____ Records for this exercise

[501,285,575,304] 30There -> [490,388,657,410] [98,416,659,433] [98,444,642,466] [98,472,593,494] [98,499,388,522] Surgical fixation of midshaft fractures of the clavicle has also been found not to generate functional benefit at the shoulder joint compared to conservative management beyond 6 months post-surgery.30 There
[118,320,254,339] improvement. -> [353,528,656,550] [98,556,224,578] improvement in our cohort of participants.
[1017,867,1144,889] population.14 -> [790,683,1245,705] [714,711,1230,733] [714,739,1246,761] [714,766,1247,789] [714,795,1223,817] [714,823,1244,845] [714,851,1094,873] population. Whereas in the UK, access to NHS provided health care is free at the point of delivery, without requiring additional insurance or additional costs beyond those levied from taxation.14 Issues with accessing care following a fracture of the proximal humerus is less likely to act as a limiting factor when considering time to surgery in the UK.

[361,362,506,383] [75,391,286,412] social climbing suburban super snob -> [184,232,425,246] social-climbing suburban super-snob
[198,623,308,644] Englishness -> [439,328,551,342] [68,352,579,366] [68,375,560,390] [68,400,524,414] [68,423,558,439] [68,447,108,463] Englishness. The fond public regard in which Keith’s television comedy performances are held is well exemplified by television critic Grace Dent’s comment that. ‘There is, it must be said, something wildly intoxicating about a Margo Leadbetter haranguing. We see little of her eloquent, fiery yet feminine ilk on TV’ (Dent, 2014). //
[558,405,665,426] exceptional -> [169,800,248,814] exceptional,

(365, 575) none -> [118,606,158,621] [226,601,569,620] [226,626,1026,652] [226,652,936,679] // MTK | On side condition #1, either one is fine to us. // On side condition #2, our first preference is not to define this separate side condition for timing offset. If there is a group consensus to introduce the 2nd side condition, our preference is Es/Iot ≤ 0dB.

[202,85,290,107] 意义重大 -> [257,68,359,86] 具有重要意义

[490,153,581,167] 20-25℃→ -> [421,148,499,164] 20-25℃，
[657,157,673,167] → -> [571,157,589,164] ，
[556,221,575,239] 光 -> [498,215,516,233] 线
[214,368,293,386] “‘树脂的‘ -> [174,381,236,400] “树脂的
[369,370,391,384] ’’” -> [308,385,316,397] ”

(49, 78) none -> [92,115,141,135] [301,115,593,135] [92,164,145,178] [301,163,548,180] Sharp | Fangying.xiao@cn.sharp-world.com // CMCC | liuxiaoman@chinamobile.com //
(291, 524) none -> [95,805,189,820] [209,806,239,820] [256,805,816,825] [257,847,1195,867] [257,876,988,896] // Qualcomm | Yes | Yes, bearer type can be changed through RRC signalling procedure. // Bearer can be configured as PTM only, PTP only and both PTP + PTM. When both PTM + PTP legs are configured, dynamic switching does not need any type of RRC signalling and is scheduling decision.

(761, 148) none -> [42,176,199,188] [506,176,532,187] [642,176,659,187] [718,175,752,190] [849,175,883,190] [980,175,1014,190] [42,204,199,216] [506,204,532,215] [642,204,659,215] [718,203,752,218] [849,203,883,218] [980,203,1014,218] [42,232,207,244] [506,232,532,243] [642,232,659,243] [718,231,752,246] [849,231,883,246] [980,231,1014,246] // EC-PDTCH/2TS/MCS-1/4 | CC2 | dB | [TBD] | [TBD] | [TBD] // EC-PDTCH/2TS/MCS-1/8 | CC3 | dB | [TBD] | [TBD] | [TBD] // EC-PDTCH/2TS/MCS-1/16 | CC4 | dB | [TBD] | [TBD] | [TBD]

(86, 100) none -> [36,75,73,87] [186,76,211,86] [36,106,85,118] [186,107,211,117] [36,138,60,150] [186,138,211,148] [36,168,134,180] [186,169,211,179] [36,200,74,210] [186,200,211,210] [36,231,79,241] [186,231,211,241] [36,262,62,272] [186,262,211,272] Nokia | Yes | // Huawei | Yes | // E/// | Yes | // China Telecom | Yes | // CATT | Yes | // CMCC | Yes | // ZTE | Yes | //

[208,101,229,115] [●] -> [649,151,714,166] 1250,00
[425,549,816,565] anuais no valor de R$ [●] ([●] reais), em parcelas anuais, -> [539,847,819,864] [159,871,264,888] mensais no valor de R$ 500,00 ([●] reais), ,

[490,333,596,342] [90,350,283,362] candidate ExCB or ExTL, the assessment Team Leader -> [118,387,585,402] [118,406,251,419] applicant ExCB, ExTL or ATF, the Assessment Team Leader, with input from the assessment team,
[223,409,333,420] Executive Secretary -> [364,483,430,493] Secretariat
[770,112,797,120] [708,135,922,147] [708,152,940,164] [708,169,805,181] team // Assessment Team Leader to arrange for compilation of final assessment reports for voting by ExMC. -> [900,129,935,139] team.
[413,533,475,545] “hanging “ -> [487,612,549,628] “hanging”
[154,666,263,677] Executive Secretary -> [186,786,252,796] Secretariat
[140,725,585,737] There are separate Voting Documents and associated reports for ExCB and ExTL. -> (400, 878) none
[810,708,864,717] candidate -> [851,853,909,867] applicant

________

| To-do item |
Repeat the records above exactly, from the first line to the last.

| Result below |
[501,285,575,304] 30There -> [490,388,657,410] [98,416,659,433] [98,444,642,466] [98,472,593,494] [98,499,388,522] Surgical fixation of midshaft fractures of the clavicle has also been found not to generate functional benefit at the shoulder joint compared to conservative management beyond 6 months post-surgery.30 There
[118,320,254,339] improvement. -> [353,528,656,550] [98,556,224,578] improvement in our cohort of participants.
[1017,867,1144,889] population.14 -> [790,683,1245,705] [714,711,1230,733] [714,739,1246,761] [714,766,1247,789] [714,795,1223,817] [714,823,1244,845] [714,851,1094,873] population. Whereas in the UK, access to NHS provided health care is free at the point of delivery, without requiring additional insurance or additional costs beyond those levied from taxation.14 Issues with accessing care following a fracture of the proximal humerus is less likely to act as a limiting factor when considering time to surgery in the UK.

[361,362,506,383] [75,391,286,412] social climbing suburban super snob -> [184,232,425,246] social-climbing suburban super-snob
[198,623,308,644] Englishness -> [439,328,551,342] [68,352,579,366] [68,375,560,390] [68,400,524,414] [68,423,558,439] [68,447,108,463] Englishness. The fond public regard in which Keith’s television comedy performances are held is well exemplified by television critic Grace Dent’s comment that. ‘There is, it must be said, something wildly intoxicating about a Margo Leadbetter haranguing. We see little of her eloquent, fiery yet feminine ilk on TV’ (Dent, 2014). //
[558,405,665,426] exceptional -> [169,800,248,814] exceptional,

(365, 575) none -> [118,606,158,621] [226,601,569,620] [226,626,1026,652] [226,652,936,679] // MTK | On side condition #1, either one is fine to us. // On side condition #2, our first preference is not to define this separate side condition for timing offset. If there is a group consensus to introduce the 2nd side condition, our preference is Es/Iot ≤ 0dB.

[202,85,290,107] 意义重大 -> [257,68,359,86] 具有重要意义

[490,153,581,167] 20-25℃→ -> [421,148,499,164] 20-25℃，
[657,157,673,167] → -> [571,157,589,164] ，
[556,221,575,239] 光 -> [498,215,516,233] 线
[214,368,293,386] “‘树脂的‘ -> [174,381,236,400] “树脂的
[369,370,391,384] ’’” -> [308,385,316,397] ”

(49, 78) none -> [92,115,141,135] [301,115,593,135] [92,164,145,178] [301,163,548,180] Sharp | Fangying.xiao@cn.sharp-world.com // CMCC | liuxiaoman@chinamobile.com //
(291, 524) none -> [95,805,189,820] [209,806,239,820] [256,805,816,825] [257,847,1195,867] [257,876,988,896] // Qualcomm | Yes | Yes, bearer type can be changed through RRC signalling procedure. // Bearer can be configured as PTM only, PTP only and both PTP + PTM. When both PTM + PTP legs are configured, dynamic switching does not need any type of RRC signalling and is scheduling decision.

(761, 148) none -> [42,176,199,188] [506,176,532,187] [642,176,659,187] [718,175,752,190] [849,175,883,190] [980,175,1014,190] [42,204,199,216] [506,204,532,215] [642,204,659,215] [718,203,752,218] [849,203,883,218] [980,203,1014,218] [42,232,207,244] [506,232,532,243] [642,232,659,243] [718,231,752,246] [849,231,883,246] [980,231,1014,246] // EC-PDTCH/2TS/MCS-1/4 | CC2 | dB | [TBD] | [TBD] | [TBD] // EC-PDTCH/2TS/MCS-1/8 | CC3 | dB | [TBD] | [TBD] | [TBD] // EC-PDTCH/2TS/MCS-1/16 | CC4 | dB | [TBD] | [TBD] | [TBD]

(86, 100) none -> [36,75,73,87] [186,76,211,86] [36,106,85,118] [186,107,211,117] [36,138,60,150] [186,138,211,148] [36,168,134,180] [186,169,211,179] [36,200,74,210] [186,200,211,210] [36,231,79,241] [186,231,211,241] [36,262,62,272] [186,262,211,272] Nokia | Yes | // Huawei | Yes | // E/// | Yes | // China Telecom | Yes | // CATT | Yes | // CMCC | Yes | // ZTE | Yes | //

[208,101,229,115] [●] -> [649,151,714,166] 1250,00
[425,549,816,565] anuais no valor de R$ [●] ([●] reais), em parcelas anuais, -> [539,847,819,864] [159,871,264,888] mensais no valor de R$ 500,00 ([●] reais), ,

[490,333,596,342] [90,350,283,362] candidate ExCB or ExTL, the assessment Team Leader -> [118,387,585,402] [118,406,251,419] applicant ExCB, ExTL or ATF, the Assessment Team Leader, with input from the assessment team,
[223,409,333,420] Executive Secretary -> [364,483,430,493] Secretariat
[770,112,797,120] [708,135,922,147] [708,152,940,164] [708,169,805,181] team // Assessment Team Leader to arrange for compilation of final assessment reports for voting by ExMC. -> [900,129,935,139] team.
[413,533,475,545] “hanging “ -> [487,612,549,628] “hanging”
[154,666,263,677] Executive Secretary -> [186,786,252,796] Secretariat
[140,725,585,737] There are separate Voting Documents and associated reports for ExCB and ExTL. -> (400, 878) none
[810,708,864,717] candidate -> [851,853,909,867] applicant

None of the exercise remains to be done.